Ask a C-suite executive: “Who are the most influential people at your company?”
They’ll probably get it wrong.
Chances are, that exec will pinpoint coworkers at the top of the food chain. But at many companies, the most influential employees — the folks everyone turns to with questions and relies on to get their work done — aren’t senior managers. They’re middle managers, or maybe individual contributors, embedded deep within the organization.
In other words, these linchpin employees don’t necessarily wear suits and talk about business strategy at conferences. Instead, they’re in the field, translating that vision into reality on a day-to-day basis.
And senior management’s oblivion to how valuable these people really are can pose a major threat to the organization. If influencers don’t get the support and resources they need, they might get overwhelmed by all those requests for help, then burn out and quit.
It’s a pattern Kevin Oakes has seen often as CEO of the Institute for Corporate Productivity (i4cp), a research firm whose partners include Microsoft, Amazon, and Citi, especially given the recent increase in collaborative work environments.
Oakes presented i4cp research at LinkedIn’s annual Talent Connect conference, which took place this September in Dallas, to show why leaders need to enlist their “invisible” influencers in the process of changing their company culture. Yet even for companies who aren’t prioritizing culture change at the moment, it’s important to know who those key influencers are.
Once an influential employee, or a “hidden star,” is gone, Oakes told Business Insider, “a lot of times that network structure implodes upon itself because you were so dependent on that individual.”
Influential employees are often bombarded by requests from coworkers across the company
This problem isn’t exactly new, but it’s more relevant now than ever.
Research led by Rob Cross, professor of global business at Babson College, has found a meaningful increase in workplace collaboration, due in part to people bombarding each other with messages on email and Slack.
But the trend is also attributable to a move toward matrix-based management and dual-reporting systems, which is a fancy way of saying that employees receive assignments from more than one manager.
The first step to reducing the chance of collaborative overload is to pinpoint the key influencers in your organization. To that end, management experts recommend doing an “organizational network analysis” (ONA).
ONA can take many forms. HR might simply ask employees to fill out a survey on how they get work done — though there’s always the risk that people will misrepresent or misremember their actual experience.
Another option is to monitor activity on tools like email or Slack to see who’s chatting most often with coworkers in other departments. “You can pick up on where the center of the beehive is,” Oakes said.
Influencers can reduce their own workload by setting boundaries on their helping behavior
The goal here isn’t just to reward those influencers with a raise or a promotion — though that probably wouldn’t hurt. It’s also about recognizing how much they’re juggling, and keeping tabs on their workload. Often these people “have too much on their plate and they’re too much of a resource for people,” Oakes said.
On his website, Cross shares questions that managers might ask themselves once they identify influential employees. For example: Is this person a “flight risk” because they may feel overloaded? Does this person need a team because “her capabilities could be scaled exponentially with the right talent around her?”

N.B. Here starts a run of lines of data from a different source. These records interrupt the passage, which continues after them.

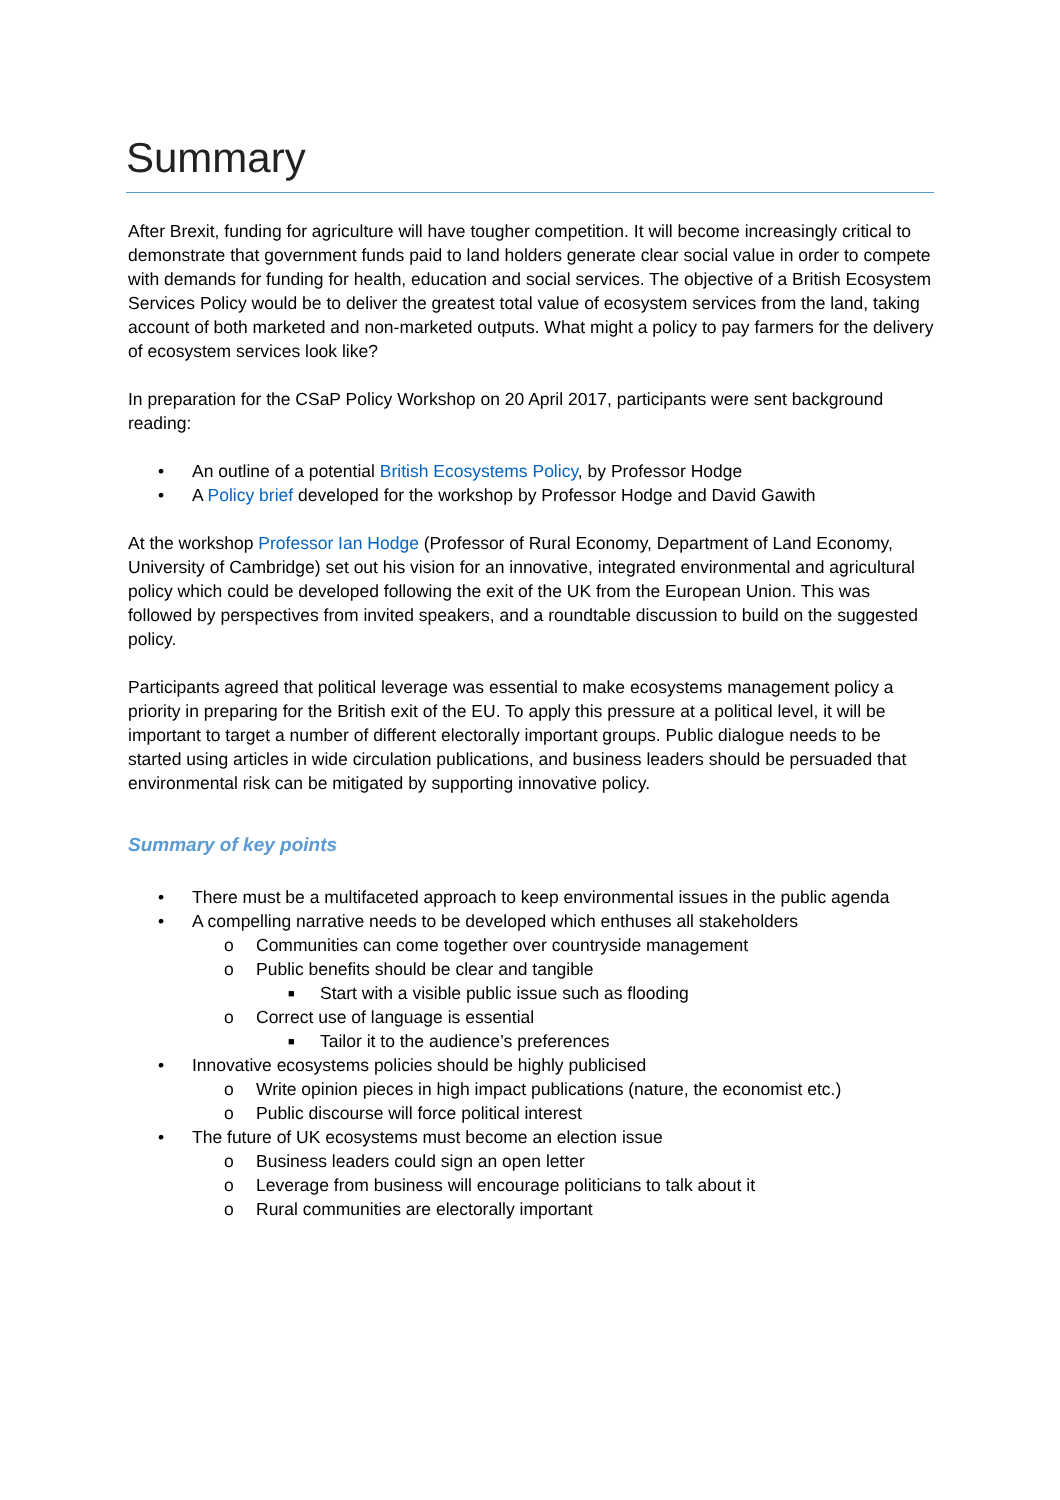Summary
After Brexit, funding for agriculture will have tougher competition. It will become increasingly critical to demonstrate that government funds paid to land holders generate clear social value in order to compete with demands for funding for health, education and social services. The objective of a British Ecosystem Services Policy would be to deliver the greatest total value of ecosystem services from the land, taking account of both marketed and non-marketed outputs. What might a policy to pay farmers for the delivery of ecosystem services look like?
In preparation for the CSaP Policy Workshop on 20 April 2017, participants were sent background reading:
• An outline of a potential British Ecosystems Policy, by Professor Hodge
• A Policy brief developed for the workshop by Professor Hodge and David Gawith
At the workshop Professor Ian Hodge (Professor of Rural Economy, Department of Land Economy, University of Cambridge) set out his vision for an innovative, integrated environmental and agricultural policy which could be developed following the exit of the UK from the European Union. This was followed by perspectives from invited speakers, and a roundtable discussion to build on the suggested policy.
Participants agreed that political leverage was essential to make ecosystems management policy a priority in preparing for the British exit of the EU. To apply this pressure at a political level, it will be important to target a number of different electorally important groups. Public dialogue needs to be started using articles in wide circulation publications, and business leaders should be persuaded that environmental risk can be mitigated by supporting innovative policy.
Summary of key points
• There must be a multifaceted approach to keep environmental issues in the public agenda
• A compelling narrative needs to be developed which enthuses all stakeholders
o Communities can come together over countryside management
o Public benefits should be clear and tangible
■ Start with a visible public issue such as flooding
o Correct use of language is essential
■ Tailor it to the audience’s preferences
• Innovative ecosystems policies should be highly publicised
o Write opinion pieces in high impact publications (nature, the economist etc.)
o Public discourse will force political interest
• The future of UK ecosystems must become an election issue
o Business leaders could sign an open letter
o Leverage from business will encourage politicians to talk about it
o Rural communities are electorally important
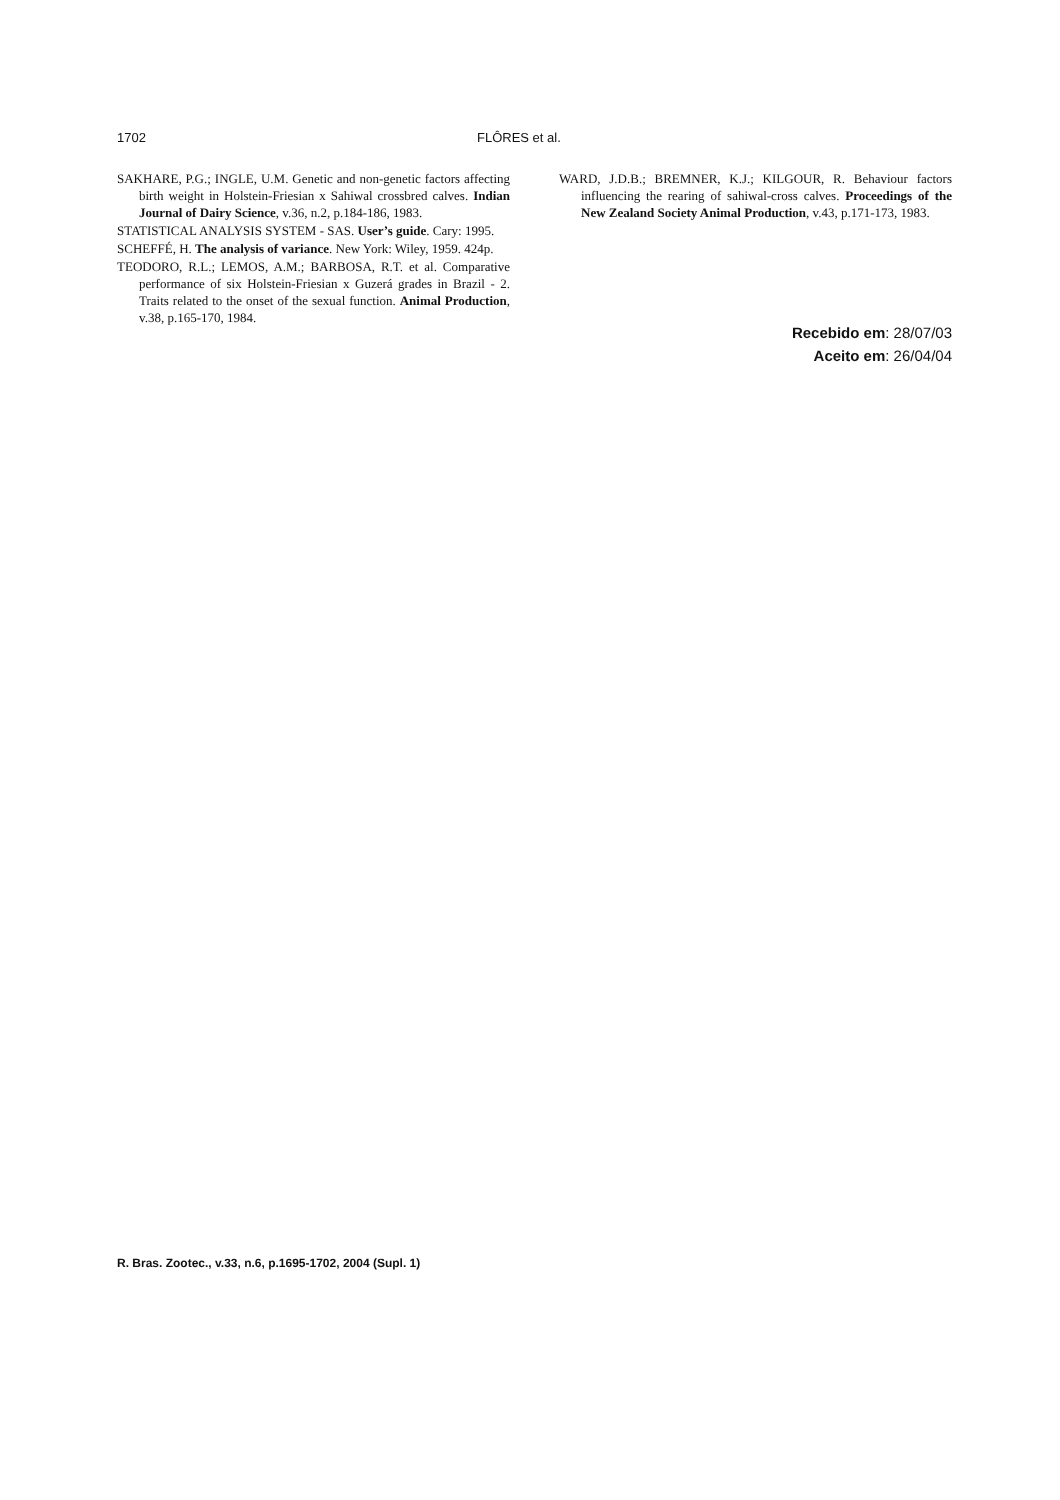1702 FLÔRES et al.
SAKHARE, P.G.; INGLE, U.M. Genetic and non-genetic factors affecting birth weight in Holstein-Friesian x Sahiwal crossbred calves. Indian Journal of Dairy Science, v.36, n.2, p.184-186, 1983.
STATISTICAL ANALYSIS SYSTEM - SAS. User’s guide. Cary: 1995.
SCHEFFÉ, H. The analysis of variance. New York: Wiley, 1959. 424p.
TEODORO, R.L.; LEMOS, A.M.; BARBOSA, R.T. et al. Comparative performance of six Holstein-Friesian x Guzerá grades in Brazil - 2. Traits related to the onset of the sexual function. Animal Production, v.38, p.165-170, 1984.
WARD, J.D.B.; BREMNER, K.J.; KILGOUR, R. Behaviour factors influencing the rearing of sahiwal-cross calves. Proceedings of the New Zealand Society Animal Production, v.43, p.171-173, 1983.
Recebido em: 28/07/03
Aceito em: 26/04/04
R. Bras. Zootec., v.33, n.6, p.1695-1702, 2004 (Supl. 1)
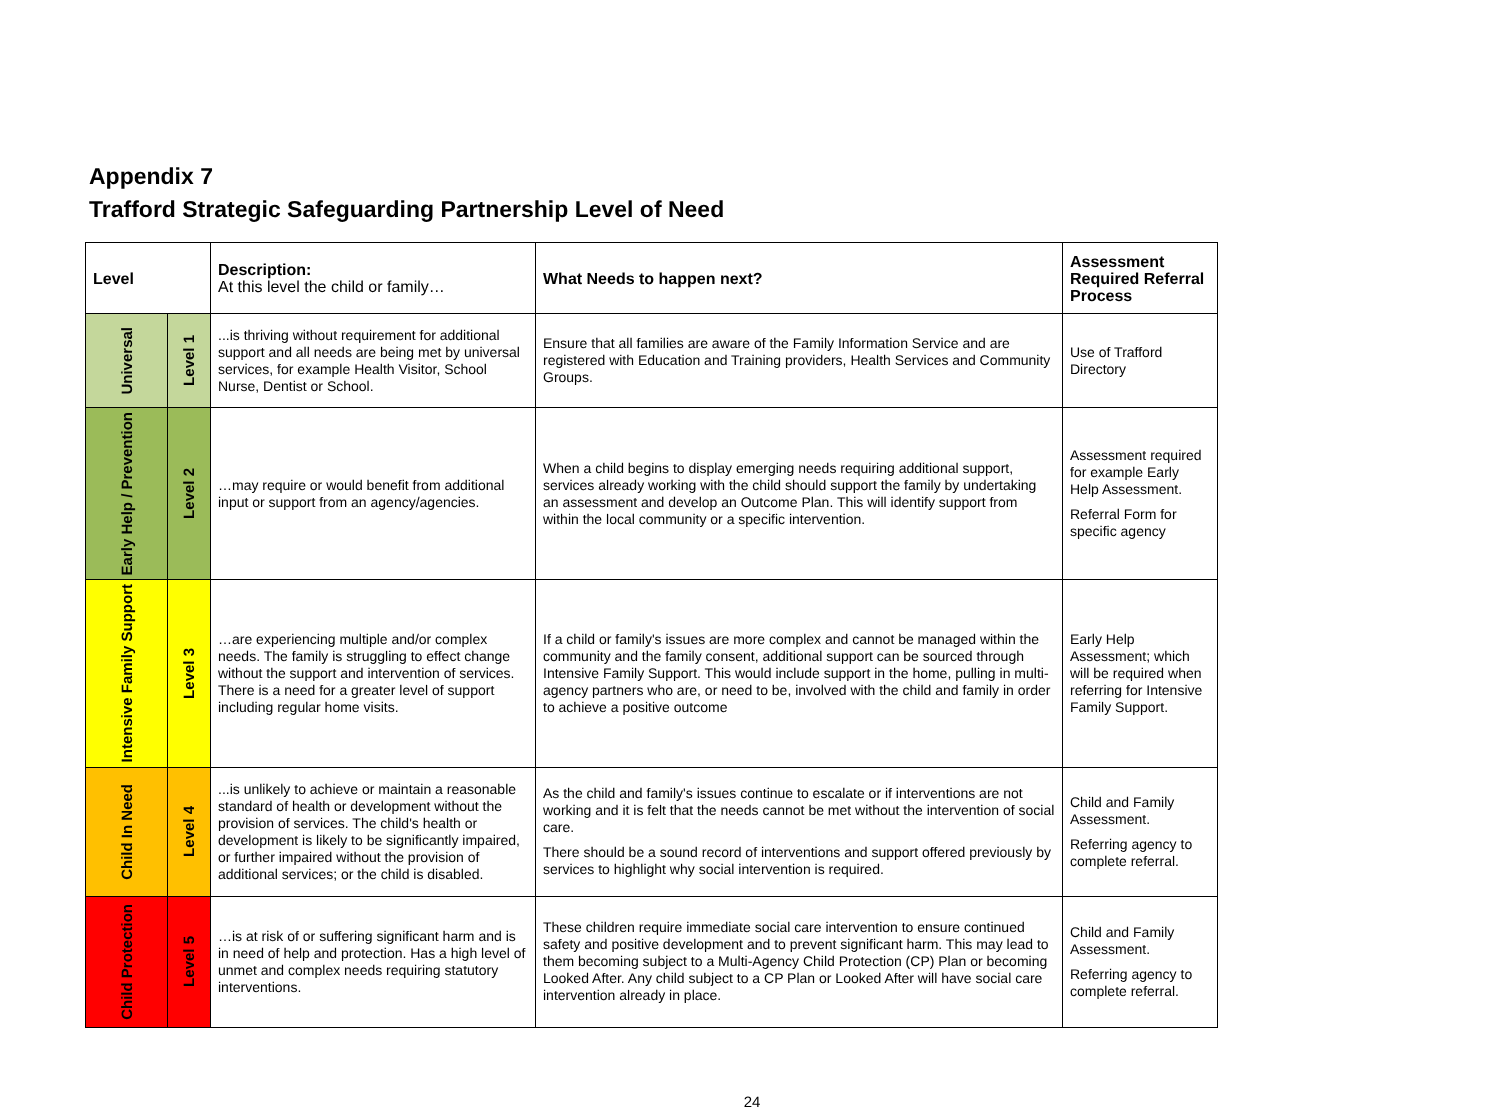Appendix 7
Trafford Strategic Safeguarding Partnership Level of Need
| Level | | Description: At this level the child or family… | What Needs to happen next? | Assessment Required Referral Process |
| --- | --- | --- | --- | --- |
| Universal | Level 1 | ...is thriving without requirement for additional support and all needs are being met by universal services, for example Health Visitor, School Nurse, Dentist or School. | Ensure that all families are aware of the Family Information Service and are registered with Education and Training providers, Health Services and Community Groups. | Use of Trafford Directory |
| Early Help / Prevention | Level 2 | …may require or would benefit from additional input or support from an agency/agencies. | When a child begins to display emerging needs requiring additional support, services already working with the child should support the family by undertaking an assessment and develop an Outcome Plan. This will identify support from within the local community or a specific intervention. | Assessment required for example Early Help Assessment. Referral Form for specific agency |
| Intensive Family Support | Level 3 | …are experiencing multiple and/or complex needs. The family is struggling to effect change without the support and intervention of services. There is a need for a greater level of support including regular home visits. | If a child or family's issues are more complex and cannot be managed within the community and the family consent, additional support can be sourced through Intensive Family Support. This would include support in the home, pulling in multi-agency partners who are, or need to be, involved with the child and family in order to achieve a positive outcome | Early Help Assessment; which will be required when referring for Intensive Family Support. |
| Child In Need | Level 4 | ...is unlikely to achieve or maintain a reasonable standard of health or development without the provision of services. The child's health or development is likely to be significantly impaired, or further impaired without the provision of additional services; or the child is disabled. | As the child and family's issues continue to escalate or if interventions are not working and it is felt that the needs cannot be met without the intervention of social care. There should be a sound record of interventions and support offered previously by services to highlight why social intervention is required. | Child and Family Assessment. Referring agency to complete referral. |
| Child Protection | Level 5 | …is at risk of or suffering significant harm and is in need of help and protection. Has a high level of unmet and complex needs requiring statutory interventions. | These children require immediate social care intervention to ensure continued safety and positive development and to prevent significant harm. This may lead to them becoming subject to a Multi-Agency Child Protection (CP) Plan or becoming Looked After. Any child subject to a CP Plan or Looked After will have social care intervention already in place. | Child and Family Assessment. Referring agency to complete referral. |
24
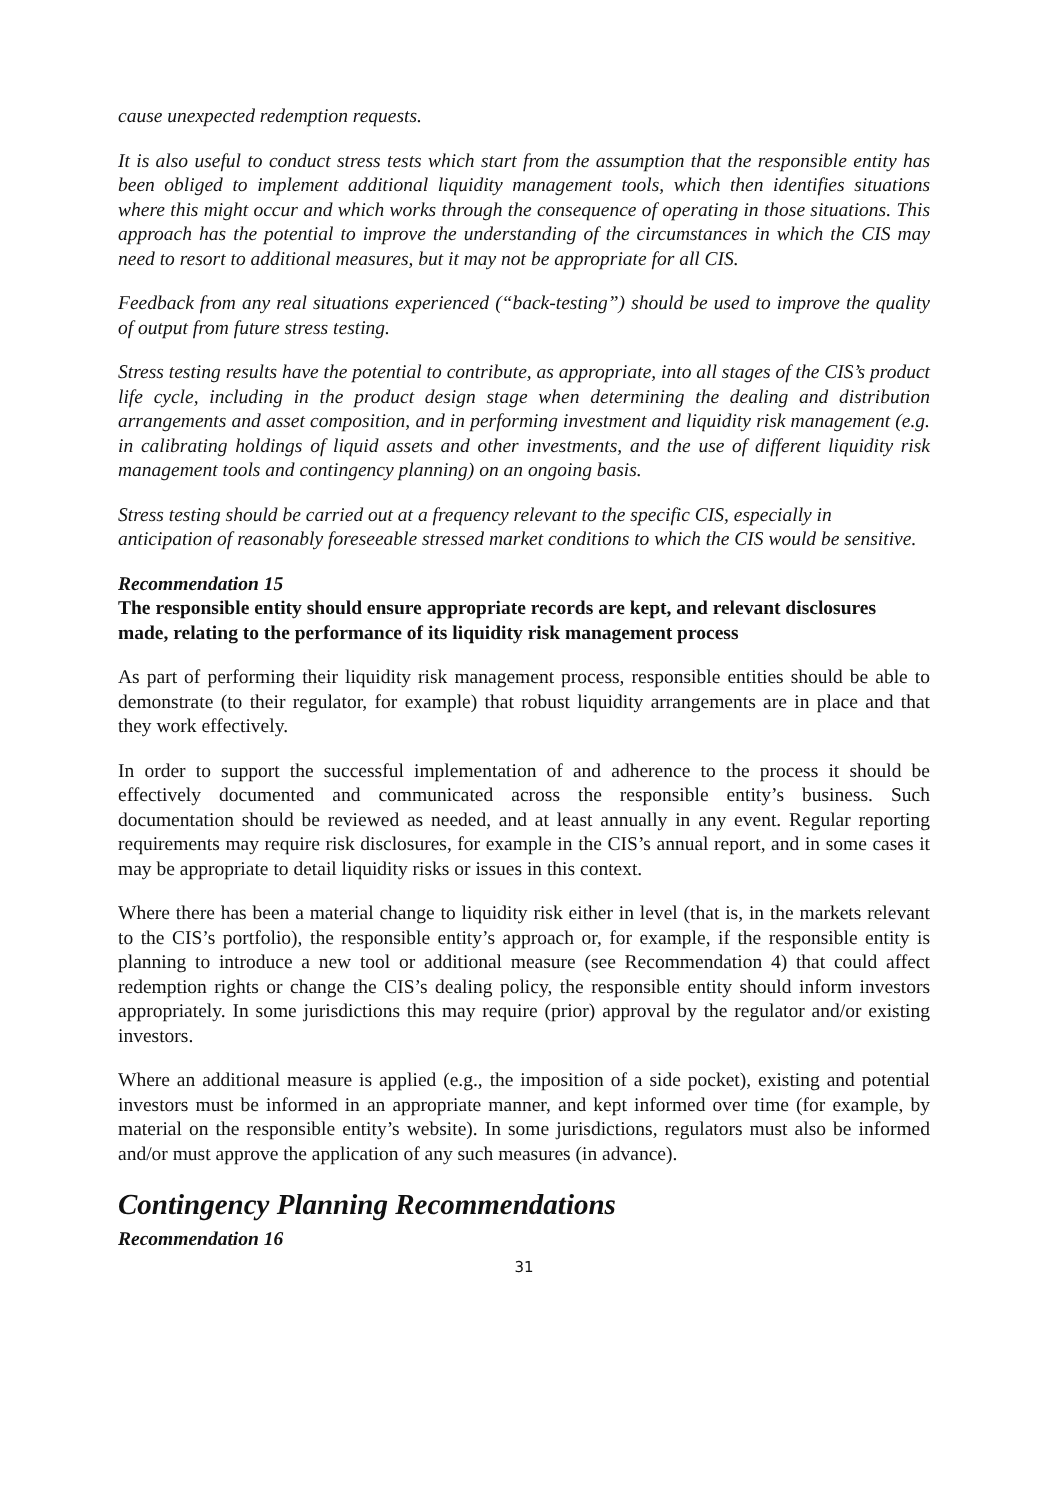cause unexpected redemption requests.
It is also useful to conduct stress tests which start from the assumption that the responsible entity has been obliged to implement additional liquidity management tools, which then identifies situations where this might occur and which works through the consequence of operating in those situations. This approach has the potential to improve the understanding of the circumstances in which the CIS may need to resort to additional measures, but it may not be appropriate for all CIS.
Feedback from any real situations experienced (“back-testing”) should be used to improve the quality of output from future stress testing.
Stress testing results have the potential to contribute, as appropriate, into all stages of the CIS’s product life cycle, including in the product design stage when determining the dealing and distribution arrangements and asset composition, and in performing investment and liquidity risk management (e.g. in calibrating holdings of liquid assets and other investments, and the use of different liquidity risk management tools and contingency planning) on an ongoing basis.
Stress testing should be carried out at a frequency relevant to the specific CIS, especially in anticipation of reasonably foreseeable stressed market conditions to which the CIS would be sensitive.
Recommendation 15
The responsible entity should ensure appropriate records are kept, and relevant disclosures made, relating to the performance of its liquidity risk management process
As part of performing their liquidity risk management process, responsible entities should be able to demonstrate (to their regulator, for example) that robust liquidity arrangements are in place and that they work effectively.
In order to support the successful implementation of and adherence to the process it should be effectively documented and communicated across the responsible entity’s business. Such documentation should be reviewed as needed, and at least annually in any event. Regular reporting requirements may require risk disclosures, for example in the CIS’s annual report, and in some cases it may be appropriate to detail liquidity risks or issues in this context.
Where there has been a material change to liquidity risk either in level (that is, in the markets relevant to the CIS’s portfolio), the responsible entity’s approach or, for example, if the responsible entity is planning to introduce a new tool or additional measure (see Recommendation 4) that could affect redemption rights or change the CIS’s dealing policy, the responsible entity should inform investors appropriately. In some jurisdictions this may require (prior) approval by the regulator and/or existing investors.
Where an additional measure is applied (e.g., the imposition of a side pocket), existing and potential investors must be informed in an appropriate manner, and kept informed over time (for example, by material on the responsible entity’s website). In some jurisdictions, regulators must also be informed and/or must approve the application of any such measures (in advance).
Contingency Planning Recommendations
Recommendation 16
31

But employees who feel overwhelmed (even if they’re not sure they qualify as a key influencer) don’t need to wait for a manager to intervene.
Take it from Adam Grant, a Wharton professor whose 2013 book “Give and Take” made a compelling case for why people who are willing to help others (“givers”) are most successful professionally. Grant also warns against giving inefficiently, which can lead to burnout if you don’t see the impact of your contributions.
One strategy Grant recommends for giving efficiently is “chunking” your favors. Instead of helping people on an ad hoc basis, you might hold office hours or just let your coworkers know that you’ll be unavailable for a certain portion of the day. Another Grant-approved strategy is doubling down on the activities that allow you to make the greatest difference, and letting go of the others.
Then again, sometimes it does take a manager, or an outside observer, to clearly see an employee’s value to their company. Based on his research, Oakes said the most influential people in an organization don’t always think of themselves that way.
“Sometimes they’re operating in a little bit of a vacuum,” he said, “not recognizing just how much they’re contributing to the company until somebody recognizes them for that.”